TO DO
Records follow. Copy every line with "elbow".

DATA TO USE
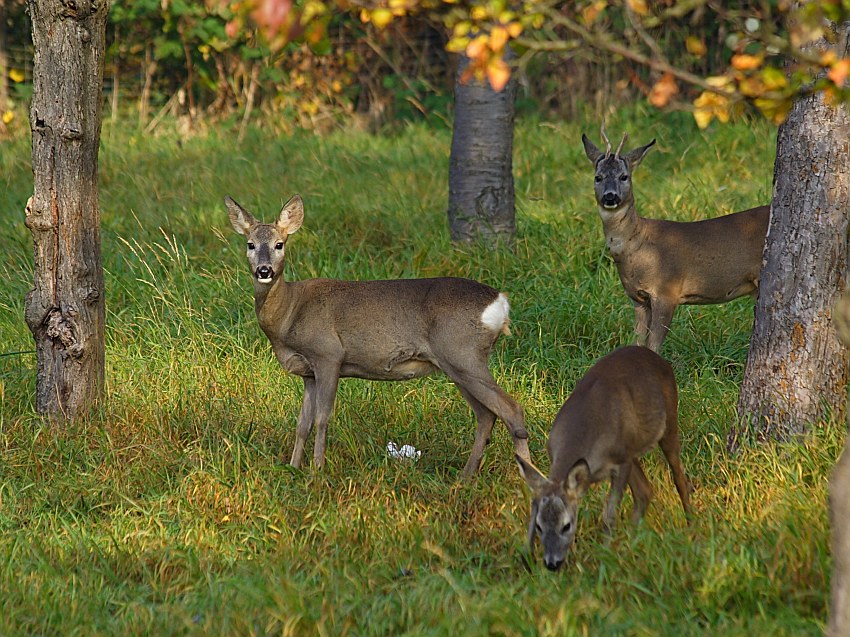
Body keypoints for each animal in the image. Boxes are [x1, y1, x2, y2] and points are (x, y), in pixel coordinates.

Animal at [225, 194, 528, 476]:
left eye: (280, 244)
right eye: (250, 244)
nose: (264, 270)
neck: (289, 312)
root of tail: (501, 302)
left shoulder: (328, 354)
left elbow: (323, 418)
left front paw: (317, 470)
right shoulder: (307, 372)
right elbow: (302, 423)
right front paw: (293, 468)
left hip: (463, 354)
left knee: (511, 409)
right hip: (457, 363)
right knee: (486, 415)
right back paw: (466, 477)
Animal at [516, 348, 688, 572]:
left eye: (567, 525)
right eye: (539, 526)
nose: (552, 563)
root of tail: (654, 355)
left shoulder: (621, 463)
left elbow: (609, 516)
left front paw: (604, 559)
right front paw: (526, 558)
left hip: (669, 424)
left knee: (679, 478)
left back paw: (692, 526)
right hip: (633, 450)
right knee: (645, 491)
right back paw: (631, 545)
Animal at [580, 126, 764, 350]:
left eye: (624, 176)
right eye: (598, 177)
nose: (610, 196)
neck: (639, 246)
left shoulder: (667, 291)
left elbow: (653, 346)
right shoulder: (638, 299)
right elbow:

COMPLETED TASK
left elbow: (323, 418)
right elbow: (302, 423)
left elbow: (609, 516)
left elbow: (653, 346)
right elbow:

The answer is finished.